Adicionalmente a esta informação, deverá saber que existem fundos de distribuição e fundos de capitalização, isto é, os fundos de distribuição têm uma determinada distribuição da rentabilidade obtida paga ao investidor em datas definidas, enquanto que os fundos de capitalização vão incorporando as mais ou menos valias no valor das up´s e o investidor só assegura algum retorno quando dá ordem de venda parcial ou total do investimento.
Outra informação que deverá conhecer na altura da tomada de decisão são as comissões do fundo:
1 – Comissão de subscrição – Custo que é cobrado para poder subscrever as up´s correspondentes ao investimento que pretende fazer, se houver (muitos Bancos e Sociedades Gestoras não cobram), esse custo é deduzido ao seu valor inicial de investimento.
2 – Comissão de resgate – Custo que é cobrado para resgatar o seu investimento. Especialmente em fundos fechados, esta comissão pode variar, de acordo com o tempo decorrido.

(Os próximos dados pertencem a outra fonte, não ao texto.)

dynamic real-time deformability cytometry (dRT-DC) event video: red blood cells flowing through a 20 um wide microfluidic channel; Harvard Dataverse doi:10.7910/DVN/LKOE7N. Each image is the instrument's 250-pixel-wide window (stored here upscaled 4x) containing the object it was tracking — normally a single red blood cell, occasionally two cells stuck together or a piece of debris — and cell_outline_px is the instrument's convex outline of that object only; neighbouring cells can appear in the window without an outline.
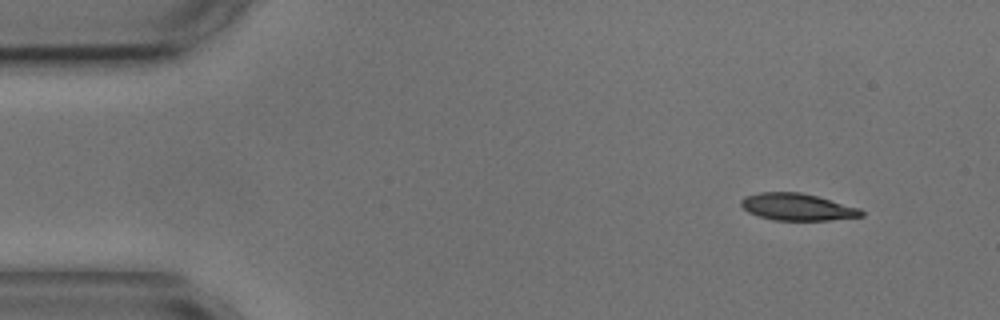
{"species": "common noctule bat (a hibernating species)", "species_latin": "Nyctalus noctula", "temperature_condition": "cold", "stored_images_in_passage": 3, "camera_frame_rate_fps": 3000, "um_per_image_px": 0.085, "animal": {"sex": "male", "body_mass_g": 17.9, "forearm_length_mm": 54.2}, "frame": {"image": 1, "passage_image": 1, "time_ms": 0.0, "image_size_px": [1000, 320], "cell_outline_px": [[864, 216], [828, 220], [772, 220], [748, 212], [740, 204], [740, 200], [744, 196], [760, 192], [800, 192], [816, 196], [860, 208], [864, 212]], "centroid_in_image_um": [67.75, 17.59], "position_along_channel_um": 17.2, "area_um2": 18.84}}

3 – Comissão de gestão – Custo que é diluído na rentabilidade anual do fundo e que serve para suportar os custos de gestão do fundo (equipa de gestão, compra e venda de ativos financeiros).
Notas:
Todos os fundos comercializados têm de estar registados na Comissão do Mercado de Valores Mobiliários ( CMVM) – entidade que regula os fundos de investimento em Portugal – que obriga a que todos os fundos tenham o regulamento de gestão e o prospeto informativo, que o ajudará a tomar uma decisão fundamentada e informada do investimento que lhe propuseram, dos objetivos e política de investimento do fundo, dos custos associados e dos riscos previsíveis.
Se pretender, e aconselhamos que o faça, pode consultar no site da CMVMo relatório contas semestrais e anuais do fundo, bem como a composição mensal do fundo e a quantidade de up´s que se encontram comercializadas.

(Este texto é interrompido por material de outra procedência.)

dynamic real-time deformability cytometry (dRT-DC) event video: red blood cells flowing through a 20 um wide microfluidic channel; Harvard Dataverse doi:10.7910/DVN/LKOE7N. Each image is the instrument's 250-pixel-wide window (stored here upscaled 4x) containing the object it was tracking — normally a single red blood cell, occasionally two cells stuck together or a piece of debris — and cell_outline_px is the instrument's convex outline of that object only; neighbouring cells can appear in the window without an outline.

Quando equacionar a subscrição de um fundo de investimento, aconselhamos que tenha sempre presente que as rentabilidades passadas não são garantia de rentabilidades futuras, que deverá analisar bem a tipologia de ativos que existirão no fundo que pretende subscrever e perceber os riscos e potencial de valorização existente, analise os risco e vantagens do fundo e tome uma decisão consciente.
Aconselhamos a consulta a um intermediário financeiro devidamente credenciado, que o possa ajudar a verificar os prós e os contras do investimento, bem como os riscos e vantagens associados.
Fonte: Doutor Finanças
Tipos de Fundos de Investimento:
Existem cinco categorias principais de fundos de investimento mobiliário: fundos de tesouraria, fundos de obrigações, fundos de acções, fundos mistos e fundos de fundos. No âmbito de cada categoria, a política de investimentos pode assumir diversas orientações, designadamente, privilegiando o investimento em determinado mercado ou segmentos de mercados, em instrumentos de taxa fixa ou indexada, em activos expressos em escudos ou noutra moeda específica, etc.

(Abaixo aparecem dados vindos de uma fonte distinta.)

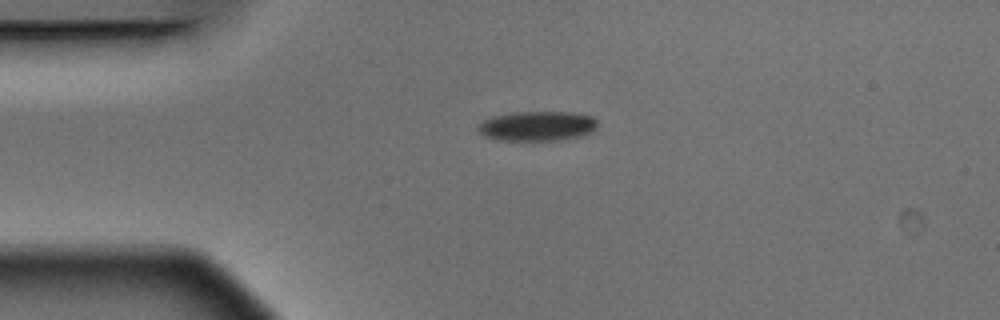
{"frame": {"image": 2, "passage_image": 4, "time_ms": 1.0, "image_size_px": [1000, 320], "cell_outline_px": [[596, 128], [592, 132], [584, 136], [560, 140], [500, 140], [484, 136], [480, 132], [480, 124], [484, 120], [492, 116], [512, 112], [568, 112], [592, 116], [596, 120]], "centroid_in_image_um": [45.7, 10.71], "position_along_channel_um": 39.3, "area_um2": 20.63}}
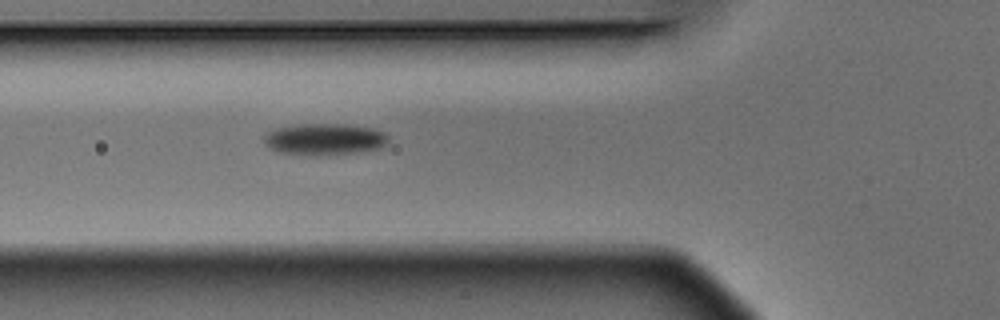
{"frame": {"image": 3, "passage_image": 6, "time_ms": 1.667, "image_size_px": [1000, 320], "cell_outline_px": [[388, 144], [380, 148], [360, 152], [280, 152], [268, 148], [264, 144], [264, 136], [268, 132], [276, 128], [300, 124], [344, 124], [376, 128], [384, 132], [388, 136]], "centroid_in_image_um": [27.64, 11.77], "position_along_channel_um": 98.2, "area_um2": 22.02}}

Os fundos de tesouraria são os que possuem menor risco em comparação com os outros tipos de fundos. A legislação vigente obriga-os a realizar os seus investimentos em activos que se caracterizam por uma elevada liquidez (isto é, activos facilmente transaccionáveis, sem significativos desvios em relação ao preço de avaliação), designadamente em instrumentos de curto prazo (Bilhetes do Tesouro, Papel Comercial e Obrigações com prazo de vencimento inferior a um ano) que por norma assumem um nível de risco inferior ao de outros activos. Estes fundos não podem investir em acções, títulos de participação e outros activos com características semelhantes.
Os fundos de obrigações possuem um risco acrescido relativamente aos fundos de tesouraria, mas tendem a proporcionar um maior rendimento. Como existe uma grande variedade de obrigações, os fundos que integram esta categoria podem variar significativamente em termos de risco e de rendimento, consoante a política de investimentos respectiva.
A maioria dos fundos de obrigações possui um risco de crédito. Este risco contempla a possibilidade de as empresas emitentes, das quais o fundo possui obrigações, poderem vir a não satisfazer as suas dívidas. Alguns fundos possuem um risco de crédito muito pequeno, nomeadamente os fundos que investem maioritariamente em obrigações do Estado Português ou de outros Estados membros da União Europeia.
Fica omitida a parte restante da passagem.